Stiller Geburtstag
Benedikt XVI. feiert heute seinen 86. Geburtstag, still, ohne großes Aufsehen in der Päpstlichen Sommerresidenz in Castelgandolfo. Mit dabei ist sein Bruder Georg, der eigens dazu aus Regensburg angereist ist. Für die beiden Brüder ist es eine völlig neue Situation. Nach dem Amtsverzicht von Benedikt XVI. Ende Februar sind die beiden endlich wieder für sich alleine. So wie sie sich das auch 2005 vorgestellt hatten. Damals wollte Joseph Ratzinger nach dem Konklave den neuen Papst bitten, endlich in den lange ersehnten Ruhestand treten zu dürfen. Er wollte zurück in die bayerische Heimat, dort mit Bruder Georg seinen Lebensabend verbringen und noch einige Bücher schreiben. Es kam bekanntlich alles ganz anders. Joseph Ratzinger hat sich dem Schicksal gefügt und fand mit der Zeit auch Gefallen an seiner neuen Aufgabe als Papst.

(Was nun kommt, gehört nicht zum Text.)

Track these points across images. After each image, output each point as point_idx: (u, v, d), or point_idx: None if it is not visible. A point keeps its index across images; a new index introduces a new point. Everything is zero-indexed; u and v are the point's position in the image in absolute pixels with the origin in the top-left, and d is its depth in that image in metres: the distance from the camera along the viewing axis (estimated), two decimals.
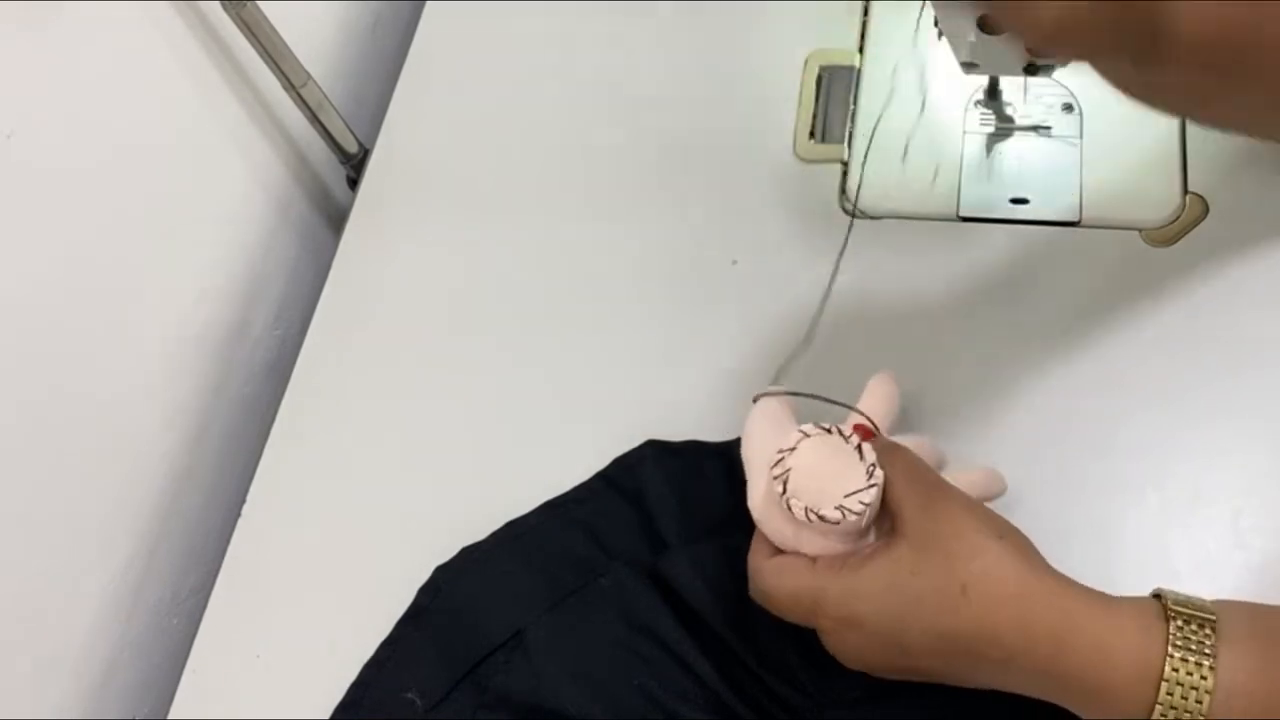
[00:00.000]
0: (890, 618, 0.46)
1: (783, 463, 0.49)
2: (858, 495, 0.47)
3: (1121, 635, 0.44)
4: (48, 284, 0.60)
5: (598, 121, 0.76)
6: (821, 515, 0.48)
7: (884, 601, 0.46)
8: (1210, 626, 0.43)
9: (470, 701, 0.57)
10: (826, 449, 0.49)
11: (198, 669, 0.63)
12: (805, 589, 0.48)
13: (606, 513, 0.62)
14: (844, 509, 0.47)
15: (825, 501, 0.48)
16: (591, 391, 0.67)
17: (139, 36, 0.66)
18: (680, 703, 0.55)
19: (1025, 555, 0.46)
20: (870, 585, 0.46)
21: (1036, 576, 0.45)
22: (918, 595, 0.45)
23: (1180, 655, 0.43)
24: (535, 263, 0.72)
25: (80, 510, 0.64)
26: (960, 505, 0.47)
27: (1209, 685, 0.42)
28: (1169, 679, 0.42)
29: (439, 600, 0.61)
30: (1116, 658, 0.44)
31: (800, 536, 0.49)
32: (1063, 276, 0.65)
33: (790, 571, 0.49)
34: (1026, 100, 0.70)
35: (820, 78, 0.75)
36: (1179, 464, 0.59)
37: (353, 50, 0.85)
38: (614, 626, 0.57)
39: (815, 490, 0.48)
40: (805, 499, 0.48)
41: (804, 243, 0.69)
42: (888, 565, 0.46)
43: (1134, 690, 0.43)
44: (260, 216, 0.77)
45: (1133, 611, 0.45)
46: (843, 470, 0.49)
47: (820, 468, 0.49)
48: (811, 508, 0.48)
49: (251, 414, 0.76)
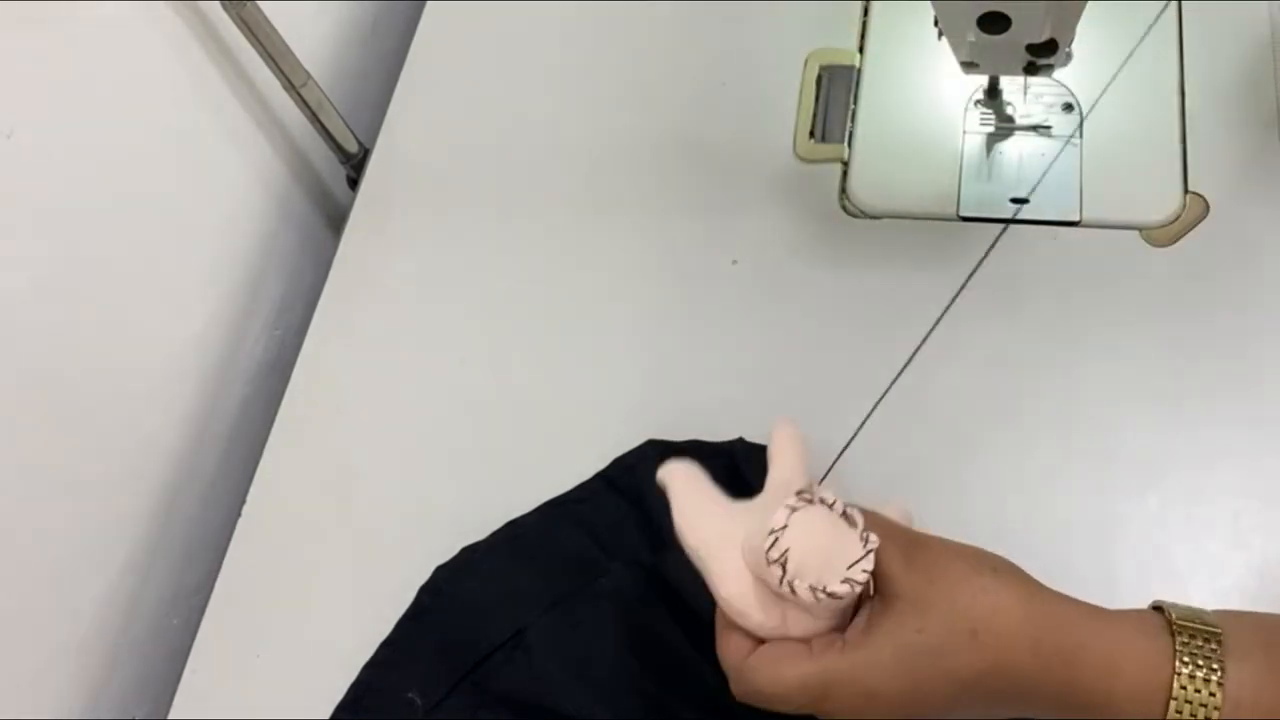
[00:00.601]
0: (906, 681, 0.44)
1: (777, 544, 0.44)
2: (859, 565, 0.44)
3: (1129, 649, 0.43)
4: (47, 284, 0.60)
5: (597, 121, 0.76)
6: (830, 592, 0.44)
7: (897, 667, 0.44)
8: (1216, 640, 0.43)
9: (470, 701, 0.57)
10: (818, 520, 0.45)
11: (198, 669, 0.63)
12: (812, 675, 0.44)
13: (606, 513, 0.62)
14: (850, 581, 0.44)
15: (831, 577, 0.44)
16: (591, 391, 0.67)
17: (139, 36, 0.66)
18: (680, 703, 0.55)
19: (1022, 582, 0.45)
20: (879, 654, 0.44)
21: (1039, 601, 0.45)
22: (930, 651, 0.44)
23: (1189, 671, 0.42)
24: (535, 262, 0.72)
25: (81, 510, 0.64)
26: (944, 552, 0.46)
27: (1218, 701, 0.42)
28: (1177, 696, 0.42)
29: (439, 600, 0.61)
30: (1126, 672, 0.43)
31: (788, 621, 0.46)
32: (1063, 276, 0.65)
33: (788, 660, 0.45)
34: (1026, 100, 0.70)
35: (820, 78, 0.75)
36: (1179, 464, 0.59)
37: (353, 50, 0.85)
38: (614, 626, 0.57)
39: (818, 567, 0.44)
40: (810, 578, 0.44)
41: (804, 243, 0.69)
42: (892, 630, 0.44)
43: (1143, 704, 0.43)
44: (260, 216, 0.77)
45: (1138, 624, 0.44)
46: (839, 540, 0.45)
47: (819, 542, 0.45)
48: (817, 586, 0.44)
49: (251, 414, 0.76)
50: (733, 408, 0.63)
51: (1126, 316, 0.64)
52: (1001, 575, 0.45)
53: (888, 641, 0.44)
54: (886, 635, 0.44)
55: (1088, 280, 0.65)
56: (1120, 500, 0.59)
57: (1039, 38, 0.56)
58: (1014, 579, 0.45)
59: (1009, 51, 0.58)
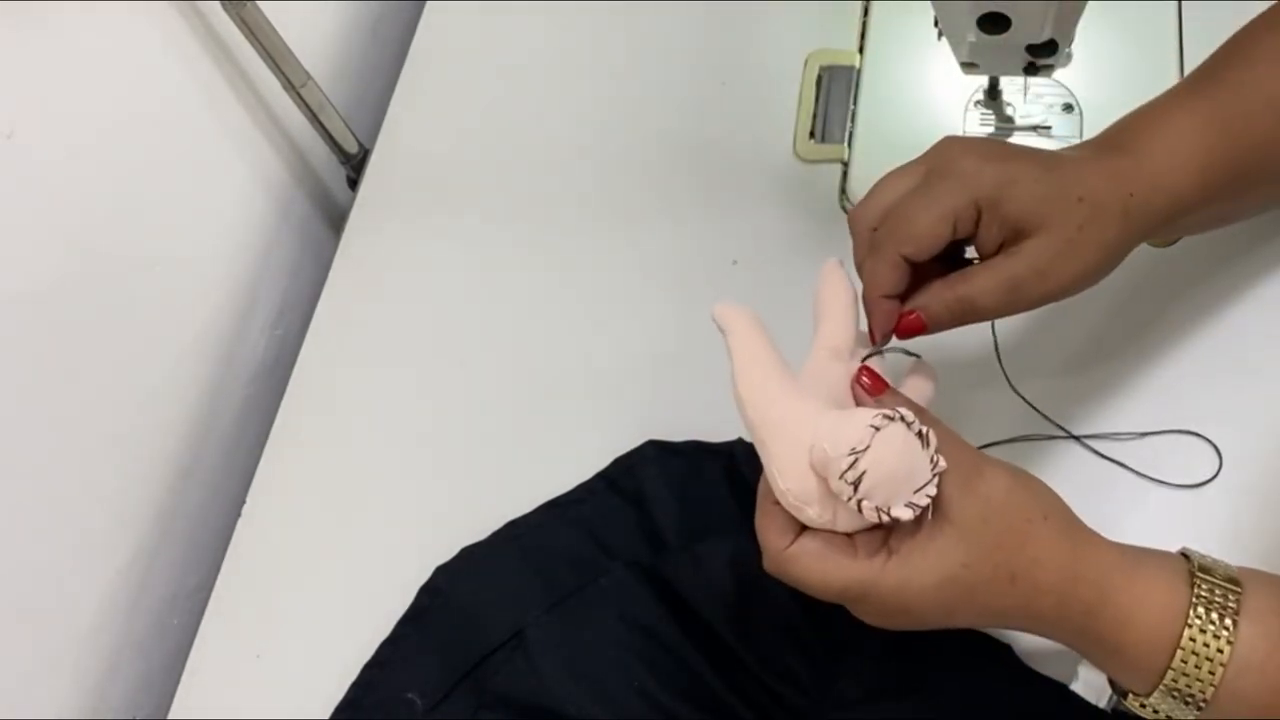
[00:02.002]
0: (941, 607, 0.46)
1: (856, 466, 0.44)
2: (924, 489, 0.45)
3: (1147, 601, 0.45)
4: (47, 284, 0.60)
5: (597, 121, 0.76)
6: (895, 516, 0.45)
7: (937, 594, 0.46)
8: (1235, 598, 0.44)
9: (470, 701, 0.57)
10: (898, 442, 0.45)
11: (198, 669, 0.63)
12: (854, 582, 0.46)
13: (606, 513, 0.62)
14: (913, 505, 0.45)
15: (897, 500, 0.45)
16: (591, 391, 0.67)
17: (139, 37, 0.66)
18: (680, 703, 0.55)
19: (1068, 533, 0.47)
20: (923, 579, 0.45)
21: (1076, 556, 0.46)
22: (969, 586, 0.45)
23: (1199, 627, 0.44)
24: (535, 263, 0.72)
25: (81, 510, 0.64)
26: (1001, 487, 0.46)
27: (1224, 658, 0.43)
28: (1184, 647, 0.44)
29: (439, 600, 0.61)
30: (1139, 623, 0.45)
31: (838, 517, 0.46)
32: None
33: (834, 560, 0.46)
34: (1026, 100, 0.70)
35: (820, 78, 0.75)
36: (1179, 464, 0.59)
37: (353, 50, 0.85)
38: (614, 626, 0.57)
39: (889, 491, 0.45)
40: (878, 499, 0.45)
41: (804, 243, 0.69)
42: (937, 559, 0.45)
43: (1151, 654, 0.45)
44: (261, 216, 0.77)
45: (1161, 577, 0.46)
46: (912, 463, 0.45)
47: (895, 466, 0.45)
48: (883, 507, 0.45)
49: (251, 414, 0.76)
50: (733, 408, 0.63)
51: (1126, 317, 0.64)
52: (1051, 522, 0.46)
53: (933, 570, 0.45)
54: (933, 564, 0.45)
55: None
56: (1120, 499, 0.59)
57: (1039, 38, 0.56)
58: (1060, 528, 0.47)
59: (1009, 52, 0.58)
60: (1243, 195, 0.54)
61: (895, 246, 0.48)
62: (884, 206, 0.49)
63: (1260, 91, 0.52)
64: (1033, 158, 0.50)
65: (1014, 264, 0.48)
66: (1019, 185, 0.48)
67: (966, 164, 0.49)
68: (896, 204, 0.49)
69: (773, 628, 0.56)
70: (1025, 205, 0.48)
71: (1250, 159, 0.52)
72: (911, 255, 0.48)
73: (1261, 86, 0.52)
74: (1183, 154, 0.51)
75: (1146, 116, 0.53)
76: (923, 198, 0.48)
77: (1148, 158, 0.51)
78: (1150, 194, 0.50)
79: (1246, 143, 0.52)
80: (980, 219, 0.49)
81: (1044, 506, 0.47)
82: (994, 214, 0.48)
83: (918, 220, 0.48)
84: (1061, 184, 0.49)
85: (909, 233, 0.48)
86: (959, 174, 0.48)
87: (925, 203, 0.48)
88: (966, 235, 0.49)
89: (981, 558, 0.45)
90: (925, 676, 0.55)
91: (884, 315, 0.50)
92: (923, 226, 0.48)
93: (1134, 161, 0.51)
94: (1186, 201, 0.51)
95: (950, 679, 0.55)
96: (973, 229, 0.49)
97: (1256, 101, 0.52)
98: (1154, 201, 0.50)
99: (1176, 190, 0.51)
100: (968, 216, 0.48)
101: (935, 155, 0.50)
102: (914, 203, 0.48)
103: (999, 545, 0.45)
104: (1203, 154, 0.51)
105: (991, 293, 0.49)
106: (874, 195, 0.51)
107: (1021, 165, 0.49)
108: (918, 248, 0.48)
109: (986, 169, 0.48)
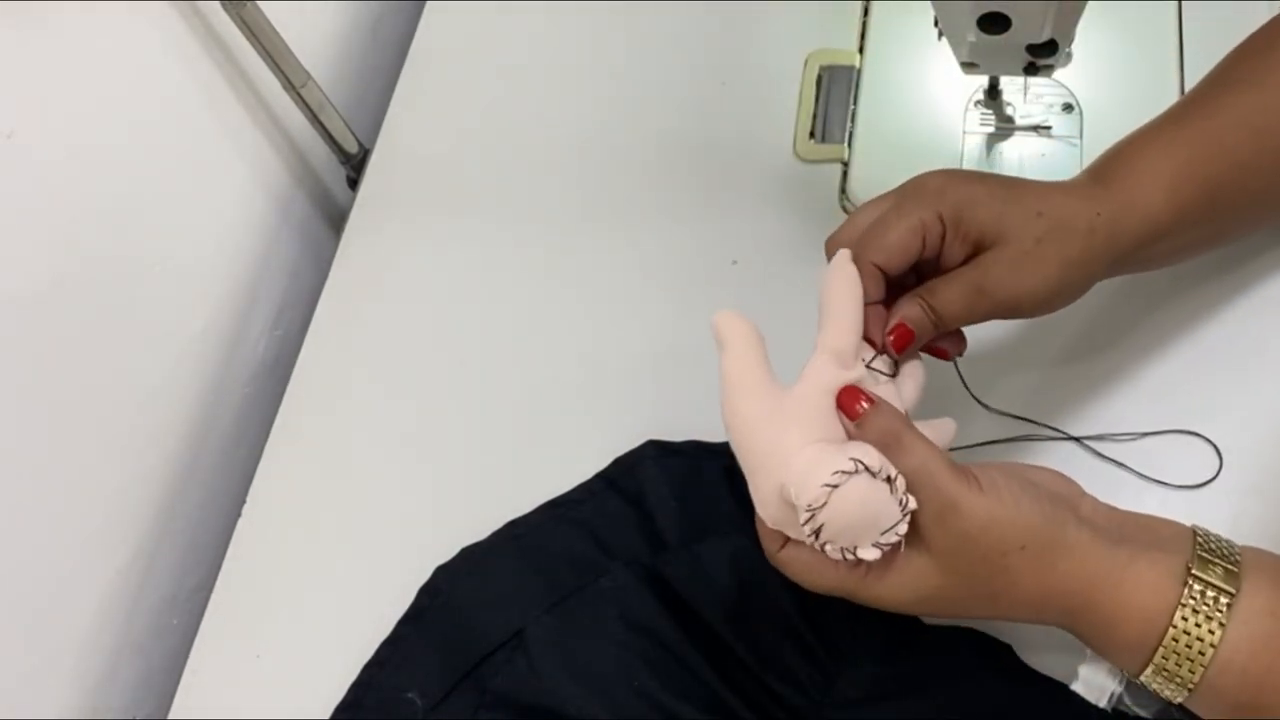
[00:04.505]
0: (922, 610, 0.49)
1: (814, 519, 0.45)
2: (894, 529, 0.46)
3: (1134, 601, 0.46)
4: (47, 284, 0.60)
5: (597, 121, 0.76)
6: (860, 556, 0.46)
7: (914, 608, 0.49)
8: (1228, 595, 0.45)
9: (470, 701, 0.57)
10: (858, 493, 0.45)
11: (198, 669, 0.63)
12: (838, 587, 0.49)
13: (606, 513, 0.62)
14: (880, 545, 0.46)
15: (864, 541, 0.46)
16: (591, 391, 0.67)
17: (139, 37, 0.66)
18: (680, 703, 0.55)
19: (1047, 557, 0.47)
20: (898, 595, 0.48)
21: (1058, 575, 0.47)
22: (948, 600, 0.48)
23: (1184, 626, 0.45)
24: (535, 263, 0.72)
25: (80, 510, 0.64)
26: (978, 523, 0.46)
27: (1205, 660, 0.44)
28: (1167, 645, 0.45)
29: (439, 600, 0.61)
30: (1125, 624, 0.46)
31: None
32: None
33: (817, 571, 0.49)
34: (1026, 100, 0.70)
35: (820, 78, 0.75)
36: (1179, 464, 0.59)
37: (353, 50, 0.85)
38: (614, 626, 0.57)
39: (853, 536, 0.46)
40: (842, 542, 0.46)
41: (804, 243, 0.69)
42: (913, 579, 0.47)
43: (1135, 652, 0.46)
44: (261, 217, 0.77)
45: (1150, 575, 0.46)
46: (876, 509, 0.45)
47: (855, 518, 0.45)
48: (848, 548, 0.46)
49: (251, 414, 0.76)
50: None
51: (1126, 317, 0.64)
52: (1028, 552, 0.46)
53: (907, 588, 0.48)
54: (908, 583, 0.48)
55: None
56: (1119, 500, 0.58)
57: (1039, 38, 0.56)
58: (1038, 553, 0.47)
59: (1009, 52, 0.58)
60: (1219, 217, 0.55)
61: (869, 256, 0.51)
62: (859, 228, 0.52)
63: (1235, 112, 0.54)
64: (999, 179, 0.53)
65: (972, 274, 0.51)
66: (980, 201, 0.51)
67: (934, 183, 0.52)
68: (872, 222, 0.52)
69: (773, 628, 0.56)
70: (984, 218, 0.50)
71: (1224, 178, 0.53)
72: (883, 264, 0.51)
73: (1236, 107, 0.54)
74: (1152, 173, 0.53)
75: (1124, 146, 0.55)
76: (893, 212, 0.51)
77: (1120, 180, 0.53)
78: (1120, 212, 0.52)
79: (1220, 162, 0.53)
80: (945, 234, 0.51)
81: (1022, 536, 0.46)
82: (957, 229, 0.51)
83: (888, 232, 0.51)
84: (1021, 200, 0.51)
85: (880, 244, 0.50)
86: (927, 192, 0.51)
87: (895, 216, 0.51)
88: (935, 251, 0.51)
89: (956, 584, 0.47)
90: (925, 677, 0.55)
91: (872, 321, 0.51)
92: (892, 238, 0.50)
93: (1106, 185, 0.53)
94: (1158, 220, 0.52)
95: (950, 679, 0.55)
96: (939, 244, 0.51)
97: (1229, 121, 0.54)
98: (1124, 220, 0.52)
99: (1147, 208, 0.52)
100: (935, 231, 0.51)
101: (908, 183, 0.53)
102: (886, 217, 0.51)
103: (973, 575, 0.47)
104: (1171, 172, 0.52)
105: (954, 302, 0.51)
106: (850, 220, 0.53)
107: (987, 185, 0.52)
108: (888, 256, 0.50)
109: (952, 187, 0.51)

Ein bisschen ist er immer Joseph Ratzinger geblieben und nie ganz Papst Benedikt geworden. Es gab immer wieder Indizien dafür. So hat er seine Jesusbücher immer unter beiden Namen veröffentlicht. Doch vor allem diejenigen, die in ihm gerne den Vertreter eines eher absolutistischen Papsttums sahen, wollten das nicht wahrhaben. Umso größer war bei ihnen der Schreck, als Benedikt XVI. im Februar dieses Jahres sein Amt aufgab. Mit diesem revolutionären Schritt entmystifizierte er das Amt mehr als jeder Reformer sich das hatte vorstellen können. Er machte damit den Weg frei für einen Neuanfang, wie er jetzt von Papst Franziskus erwartet und offensichtlich auch angegangen wird. Für Joseph Ratzinger schien es der einzig mögliche Weg für einen Befreiungsschlag gewesen zu sein – für sich und seine so sehr geliebte Kirche. Nicht dass er die Probleme nicht gesehen hätte, aber es fehlte ihm am Ende die Kraft und die Mitarbeiter, sie anzupacken.
Die Ereignisse vom Februar und März haben die alten „Fronten“ und „Kategorien“ durcheinandergewirbelt. Konservative, die sich gerne als die eigentlichen Papsttreuen bezeichnen, sehen sich plötzlich mit einem völlig anderen Stil konfrontiert; Reformer trauen ihren Augen nicht, weil hier plötzlich ein Papst kommt, der es mit der Kollegialität ernst zu meinen scheint und auch in seinem Bistum Laien stark förderte. Ein Streit ist entbrannt, wie viel Kontinuität zwischen den beiden Päpsten herrscht oder ob beide gar doch grundverschieden sind. Diese neue Situation ist dann gut, wenn sie hilft, die alten Verkrustungen und Frontlinien aufzubrechen. Vor Jahren schon forderte der deutsche Kurienkardinal Walter Kasper eine „verbale Abrüstung“, damit der innerkirchliche Dialog wieder gelingen kann. Wenn Rücktritt und Neuwahl dazu beitragen, haben sie einen wichtigen Dienst für die Kirche geleistet.
Benedikt XVI. sieht seinen Dienst jetzt im Gebet für die Kirche. Gerüchte, sein Gesundheitszustand habe sich seit dem Rücktritt stark verschlechtert, wurden in der vergangenen Woche vom Vatikan umgehend dementiert. Dem 86-Jährigen gehe es dem Alter entsprechend gut. Die meiste Post, die er zu seinem Rücktritt aus aller Welt bekommen hat, ist mittlerweile auch abgearbeitet. Heute dürfte sich die Stapel allerdings wieder vergrößert haben. Mitarbeiter der Gemeinschaft „Das Werk“, die Joseph Ratzinger schon in seiner Zeit als Kardinal stark förderte, helfen ihm bei der Schreibarbeit.
Papst Franziskus hat am Vormittag seinem Vorgänger telefonisch zum Geburtstag gratuliert. In der deutschen Botschaft beim Heiligen Stuhl in Rom wird am Abend ein Papstporträt des Leipziger Malers Michael Triegel enthüllt. Es ist eine Leihgabe des Künstlers an die Botschaft. Es ist Triegels zweites Papstporträt. Das erste hatte 2010 für Diskussionen gesorgt. In der sehr realistischen Darstellung hatten manchen Betrachter schon karikatureske Züge erkannt. Triegel sagte damals, er habe den Menschen Joseph Ratzinger gemalt, nicht den Papst. Benedikt XVI. fordert also selbst als Gemälde zur Diskussion heraus.